Excerpt provided:
- Opening Delimiter -

Common query patterns and CLI usage examples for Baselinr metadata.

CLI Query Commands

Baselinr provides powerful CLI commands for querying profiling metadata without writing SQL.

Available Commands

baselinr query runs      # Query profiling run history
baselinr query drift # Query drift detection events
baselinr query run # Get details for specific run
baselinr query table # Query table profiling history
baselinr lineage upstream # Get upstream dependencies
baselinr lineage downstream # Get downstream dependencies
baselinr lineage path # Find path between tables
baselinr lineage providers # List available providers

Query Runs

Basic Usage

# Get last 10 runs
baselinr query runs --config config.yml

Filter by Table

# Runs for specific table
baselinr query runs --config config.yml --table customers

# With schema
baselinr query runs --config config.yml --schema public --table orders

Filter by Time Range

# Last 7 days
baselinr query runs --config config.yml --days 7

# Last 24 hours
baselinr query runs --config config.yml --days 1

Filter by Status

# Only successful runs
baselinr query runs --config config.yml --status completed

# Only failed runs
baselinr query runs --config config.yml --status failed --days 7

Filter by Environment

# Production runs only
baselinr query runs --config config.yml --environment production

# Staging runs
baselinr query runs --config config.yml --environment staging --days 30

Pagination

# First 50 results
baselinr query runs --config config.yml --limit 50

# Next 50 results (pagination)
baselinr query runs --config config.yml --limit 50 --offset 50

Output Formats

# Table format (default)

- Closing Delimiter -

Required action A:
Answer these questions from the Baselinr CLI excerpt:
(i) Which command lists the available lineage providers?
(ii) Which flag and value limit query runs to the last 24 hours?
(iii) What full command returns the next 50 results of query runs?
Required action B:
Pick up the Baselinr CLI excerpt where it ends and keep writing it.
The data that comes next is from a separate source.

(Stored data entries)
- Opening Delimiter -

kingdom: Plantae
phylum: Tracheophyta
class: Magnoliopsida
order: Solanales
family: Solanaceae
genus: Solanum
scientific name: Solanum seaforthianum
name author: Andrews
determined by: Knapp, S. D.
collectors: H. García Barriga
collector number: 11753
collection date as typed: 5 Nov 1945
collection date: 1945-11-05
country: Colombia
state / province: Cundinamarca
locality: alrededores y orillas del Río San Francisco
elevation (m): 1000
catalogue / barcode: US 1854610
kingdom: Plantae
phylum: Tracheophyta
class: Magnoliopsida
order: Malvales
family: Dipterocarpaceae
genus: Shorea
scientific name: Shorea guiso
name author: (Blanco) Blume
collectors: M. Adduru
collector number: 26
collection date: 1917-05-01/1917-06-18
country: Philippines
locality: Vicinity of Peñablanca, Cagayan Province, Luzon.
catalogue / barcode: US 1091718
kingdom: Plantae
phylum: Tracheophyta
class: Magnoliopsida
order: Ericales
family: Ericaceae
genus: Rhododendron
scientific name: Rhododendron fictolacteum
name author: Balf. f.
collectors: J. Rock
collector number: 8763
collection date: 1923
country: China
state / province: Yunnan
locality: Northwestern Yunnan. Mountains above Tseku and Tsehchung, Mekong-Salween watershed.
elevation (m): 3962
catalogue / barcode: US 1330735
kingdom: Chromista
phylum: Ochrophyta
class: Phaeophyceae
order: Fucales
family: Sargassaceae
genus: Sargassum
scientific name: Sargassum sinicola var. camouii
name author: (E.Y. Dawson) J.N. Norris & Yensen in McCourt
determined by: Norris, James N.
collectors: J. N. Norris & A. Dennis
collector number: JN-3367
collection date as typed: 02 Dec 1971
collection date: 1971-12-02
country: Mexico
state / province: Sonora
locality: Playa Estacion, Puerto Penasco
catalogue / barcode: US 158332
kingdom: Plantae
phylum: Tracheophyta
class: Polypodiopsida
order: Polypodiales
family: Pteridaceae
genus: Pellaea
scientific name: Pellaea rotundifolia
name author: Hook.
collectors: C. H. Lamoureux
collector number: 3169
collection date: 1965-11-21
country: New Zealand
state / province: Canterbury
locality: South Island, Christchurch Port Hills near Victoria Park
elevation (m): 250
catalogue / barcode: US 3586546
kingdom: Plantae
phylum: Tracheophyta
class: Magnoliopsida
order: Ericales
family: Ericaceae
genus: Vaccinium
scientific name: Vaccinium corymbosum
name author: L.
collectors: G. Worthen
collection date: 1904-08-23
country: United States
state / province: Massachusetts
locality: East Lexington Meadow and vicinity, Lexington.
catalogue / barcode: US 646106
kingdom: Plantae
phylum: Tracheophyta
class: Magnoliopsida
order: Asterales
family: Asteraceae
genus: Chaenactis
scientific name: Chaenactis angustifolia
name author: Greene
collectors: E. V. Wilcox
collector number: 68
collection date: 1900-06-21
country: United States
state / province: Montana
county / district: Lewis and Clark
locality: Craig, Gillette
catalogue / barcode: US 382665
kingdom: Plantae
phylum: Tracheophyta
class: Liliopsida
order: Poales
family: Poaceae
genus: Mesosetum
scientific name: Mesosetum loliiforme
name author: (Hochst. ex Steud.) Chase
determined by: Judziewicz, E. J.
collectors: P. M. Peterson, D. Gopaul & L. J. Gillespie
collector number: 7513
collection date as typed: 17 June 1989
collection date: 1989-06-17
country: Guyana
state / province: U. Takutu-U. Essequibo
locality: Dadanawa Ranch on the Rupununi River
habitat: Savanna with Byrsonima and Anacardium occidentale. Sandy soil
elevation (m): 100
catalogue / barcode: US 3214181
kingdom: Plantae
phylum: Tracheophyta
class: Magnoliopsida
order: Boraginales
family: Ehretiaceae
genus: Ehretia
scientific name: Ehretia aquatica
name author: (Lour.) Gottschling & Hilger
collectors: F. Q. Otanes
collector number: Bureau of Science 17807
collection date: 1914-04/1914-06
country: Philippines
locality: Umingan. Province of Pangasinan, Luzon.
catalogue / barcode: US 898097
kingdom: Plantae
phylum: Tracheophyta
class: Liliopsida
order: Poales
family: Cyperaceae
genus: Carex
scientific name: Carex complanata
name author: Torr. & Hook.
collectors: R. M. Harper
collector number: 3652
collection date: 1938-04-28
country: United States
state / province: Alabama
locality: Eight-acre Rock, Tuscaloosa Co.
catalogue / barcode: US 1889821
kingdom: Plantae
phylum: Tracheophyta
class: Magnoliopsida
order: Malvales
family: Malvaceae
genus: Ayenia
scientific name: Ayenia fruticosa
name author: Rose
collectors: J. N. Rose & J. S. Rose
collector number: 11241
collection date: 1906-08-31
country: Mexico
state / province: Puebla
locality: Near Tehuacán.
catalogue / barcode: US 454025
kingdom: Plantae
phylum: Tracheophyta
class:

- Closing Delimiter -

Exercise output A:
(i) baselinr lineage providers
(ii) --days 1
(iii) baselinr query runs --config config.yml --limit 50 --offset 50

Exercise output B:
baselinr query runs --config config.yml --format table

# JSON format
baselinr query runs --config config.yml --format json

# CSV format
baselinr query runs --config config.yml --format csv

Save to File

# Save JSON output
baselinr query runs --config config.yml --format json --output runs.json

# Save CSV for Excel
baselinr query runs --config config.yml --format csv --output runs.csv

Complex Example

# Production runs for specific table in last 7 days, save as JSON
baselinr query runs \
--config config.yml \
--table customers \
--schema public \
--environment production \
--days 7 \
--status completed \
--format json \
--output prod_runs.json

Query Drift Events

Basic Usage

# Recent drift events
baselinr query drift --config config.yml

Filter by Table

# Drift for specific table
baselinr query drift --config config.yml --table orders

Filter by Severity

# Only high-severity drift
baselinr query drift --config config.yml --severity high

# Medium and high
baselinr query drift --config config.yml --severity medium --days 7

Time-Based Queries

# Drift in last 24 hours
baselinr query drift --config config.yml --days 1

# Last week's drift
baselinr query drift --config config.yml --days 7

Multiple Filters

# High-severity drift for specific table in last 3 days
baselinr query drift \
--config config.yml \
--table customers \
--severity high \
--days 3 \
--format table

Export for Analysis

# Export all drift events as CSV
baselinr query drift \
--config config.yml \
--days 90 \
--format csv \
--output drift_report.csv

Query Specific Run

Get Run Details

# Full run details
baselinr query run \
--config config.yml \
--run-id abc-123-def-456

# JSON output
baselinr query run \
--config config.yml \
--run-id abc-123-def-456 \
--format json

# Save details
baselinr query run \
--config config.yml \
--run-id abc-123-def-456 \
--format json \
--output run_details.json

Run with Multiple Tables

# Specify table if run profiled multiple tables
baselinr query run \
--config config.yml \
--run-id abc-123-def-456 \
--table customers

Output Example:

RUN DETAILS
================================================================================
Run ID: abc-123-def-456
Dataset: customers
Schema: public
Profiled: 2024-11-16T10:30:00
Status: completed
Environment: production
Row Count: 1,234,567
Column Count: 15

COLUMN METRICS:

customer_id (INTEGER):
null_count: 0
null_percent: 0.0
distinct_count: 1234567
distinct_percent: 100.0

email (VARCHAR):
null_count: 123
null_percent: 0.01
distinct_count: 1234400
min_length: 5
max_length: 128
avg_length: 24.5

Query Table History

Basic Table History

# Last 30 days (default)
baselinr query table --config config.yml --table customers

# Last 90 days
baselinr query table \
--config config.yml \
--table customers \
--days 90

With Schema

# Specific schema
baselinr query table \
--config config.yml \
--table orders \
--schema public

Export History

# JSON export
baselinr query table \
--config config.yml \
--table customers \
--format json \
--output customers_history.json

# CSV for charting
baselinr query table \
--config config.yml \
--table customers \
--days 90 \
--format csv \
--output customers_90days.csv

SQL Query Examples

If you prefer SQL over CLI, here are common patterns.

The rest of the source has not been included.